Affaire Mis et Thiennot : "un soulagement énorme" pour leurs proches, après un combat judiciaire de plus de 70 ans
"C'est un soulagement énorme, d'autant qu'honnêtement, je ne m'y attendais pas". Thierry, le fils de Gabriel Thiennot, se bat depuis 40 ans pour faire innocenter son père et il ne croyait plus beaucoup en la justice. La décision est tombée jeudi 5 octobre : la Cour de révision est saisie du dossier Raymond Mis et Gabriel Thiennot. La septième requête en révision déposée par leurs proches leur permet enfin d'espérer qu'à titre posthume, les deux hommes soient innocentés. Ils ont tous les deux été condamnés pour le meurtre d'un garde-chasse, après avoir avoué sous la torture, avant de se rétracter.
"La première pensée va à mon père, c'est une certitude. Pour lui, c'était le combat de sa vie. La première chose que je vais faire, c'est aller au cimetière et lui dire 'bon, on est rendus à l'avant-dernière étape'", souffle Thierry Thiennot. Cette avant-dernière étape se présente avec un changement de taille : les aveux de Mis et Thiénnot ne sont plus dans la procédure, parce qu'ils ont été obtenus sous la torture.
"Des coupables idéaux"
"On était au lendemain de la Libération, il y avait un commissaire de police qui était connu pour avoir des pratiques extrêmement violentes et pour avoir soutenu le régime de Vichy, explique Pierre-Emmanuel Blard, l'un des avocats de leur comité de soutien.
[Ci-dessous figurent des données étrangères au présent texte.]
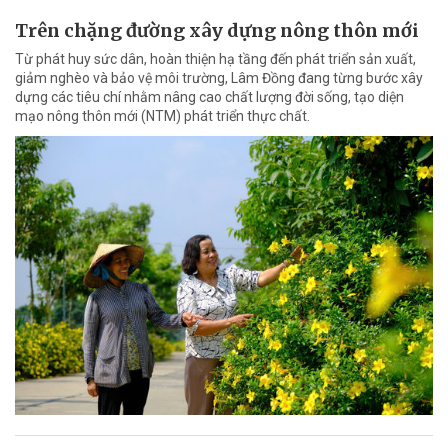
Trên chặng đường xây dựng nông thôn mới
Từ phát huy sức dân, hoàn thiện hạ tầng đến phát triển sản xuất,
giảm nghèo và bảo vệ môi trường, Lâm Đồng đang từng bước xây
dựng các tiêu chí nhằm nâng cao chất lượng đời sống, tạo diện
mạo nông thôn mới (NTM) phát triển thực chất.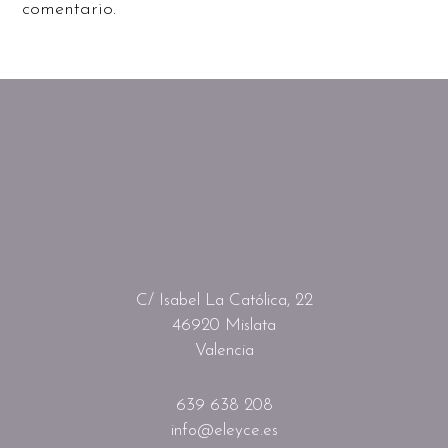
comentario.
C/ Isabel La Católica, 22
46920 Mislata
Valencia
639 638 208
info@eleyce.es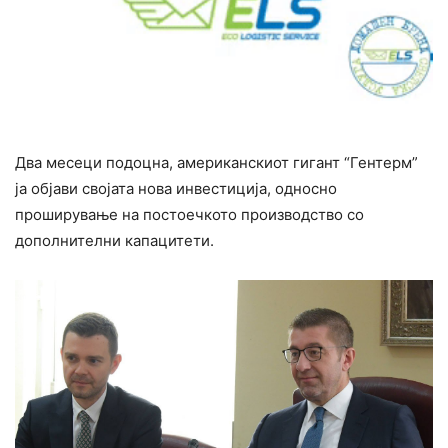
Два месеци подоцна, американскиот гигант “Гентерм”
ја објави својата нова инвестиција, односно
проширување на постоечкото производство со
дополнителни капацитети.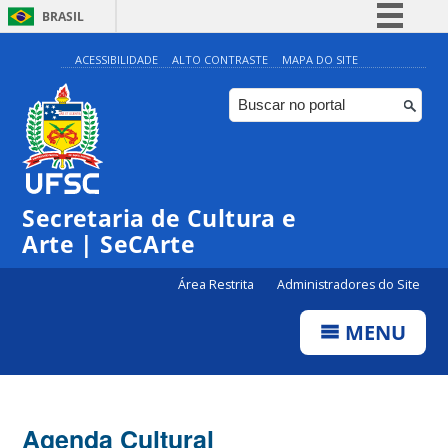
BRASIL
Simplifique!
ACESSIBILIDADE
ALTO CONTRASTE
MAPA DO SITE
Comunica BR
Participe
Acesso à informação
Legislação
Secretaria de Cultura e
Canais
Arte | SeCArte
Área Restrita
Administradores do Site
MENU
Agenda Cultural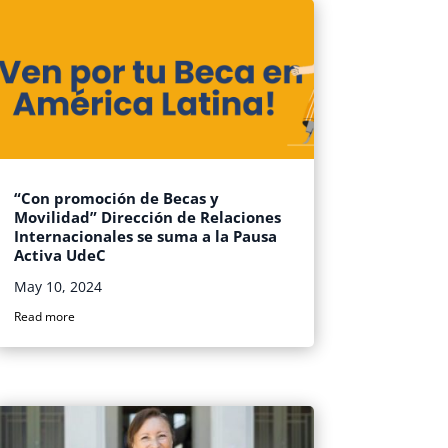
“Con promoción de Becas y
Movilidad” Dirección de Relaciones
Internacionales se suma a la Pausa
Activa UdeC
May 10, 2024
Read more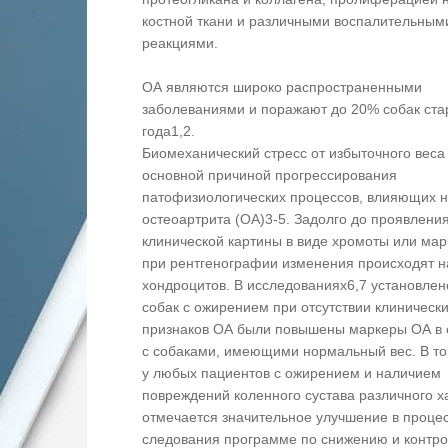
костной ткани и различными воспалительным
реакциями.
ОА являются широко распространенными
заболеваниями и поражают до 20% собак ста
года1,2.
Биомеханический стресс от избыточного веса
основной причиной прогрессирования
патофизиологических процессов, влияющих н
остеоартрита (ОА)3-5. Задолго до проявлени
клинической картины в виде хромоты или ма
при рентгенографии изменения происходят н
хондроцитов. В исследованиях6,7 установлено
собак с ожирением при отсутствии клиническ
признаков ОА были повышены маркеры ОА в 
с собаками, имеющими нормальный вес. В то
у любых пациентов с ожирением и наличием
повреждений коленного сустава различного х
отмечается значительное улучшение в проце
следования программе по снижению и контро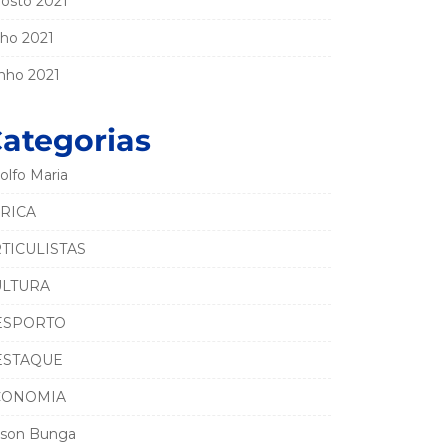
osto 2021
lho 2021
nho 2021
ategorias
olfo Maria
RICA
TICULISTAS
ULTURA
ESPORTO
ESTAQUE
CONOMIA
son Bunga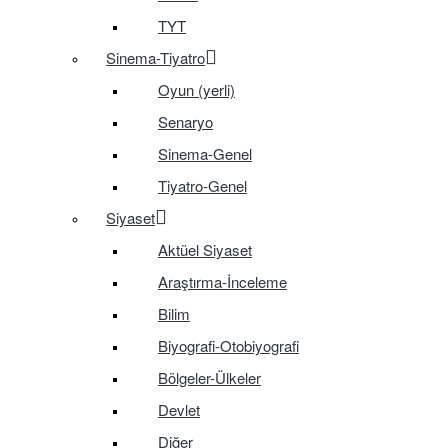
TYT
Sinema-Tiyatro
Oyun (yerli)
Senaryo
Sinema-Genel
Tiyatro-Genel
Siyaset
Aktüel Siyaset
Araştırma-İnceleme
Bilim
Biyografi-Otobiyografi
Bölgeler-Ülkeler
Devlet
Diğer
Raymond Mis et Gabriel Thiennot qui étaient deux jeunes, l'un communiste, l'autre résistant très connu dans le département. Ils étaient, pardonnez-moi l'expression, des coupables idéaux".
L'affaire démarre juste après la Seconde guerre mondiale, au milieu des étangs de la Brenne dans l'Indre. Le corps du garde-chasse Louis Boistard est découvert le 29 décembre 1946. Il a été tué de quatre coups de fusils. Trouver les coupables, devient une urgence : 14 chasseurs sont arrêtés. Parmi eux, Raymond Mis, fils de polonais, et Gabriel Thiennot, issu d'une famille pauvre.
"On était à genoux, sur une règle en fer, tout nu pendant des heures entières. Il fallait tenir le plus longtemps possible et quand on s'écroulait, on nous mettait des seaux d'eau sur la figure."
Gabriel Thiennot, lors d'une interview à la télévision
Raymond Mis et Gabriel Thiennot sont retenus à l'intérieur de la mairie de Mézières-en-Brenne. Personne ne voit rien mais dans la ville, on entend "les cris de douleur". Après huit jours de tortures, les deux hommes d'à peine 20 ans signent des aveux, avant de se rétracter, très vite, et trop tard : ils sont condamnés à 15 ans de travaux forcés.
"On n'oubliera jamais, jusqu'à la mort"
Raymond Mis et Gabriel Thiennot, seront finalement graciés, par le président René Coty en 1954, après avoir purgé la moitié de leur peine. Leur libération signe également le début d'un long combat pour faire reconnaître leur innocence. "Ça nous est arrivé qu'on nous dise 'il faudrait oublier tout ça', mais ce n'est pas possible, on n'oubliera jamais, jusqu'à la mort", ont-ils témoigné plus tard, avant de décéder.
Les années passent, les requêtes de révision pour faire rejuger l'affaire aussi. Les deux hommes décèdent, mais leurs familles poursuivent la lutte. Finalement, un amendement soumis au Sénat il y a deux ans, par l'actuel garde des Sceaux Eric Dupont-Moretti, change tout. Il a été adopté. L'affaire a été renvoyée jeudi vers la Cour de révision. La veuve de Gabriel Thiennot n'espère désormais qu'une chose, comme elle l'a expliqué dans une interview : "Aller sur sa tombe et lui dire 'voilà, t'es reconnu innocent par tout le monde'".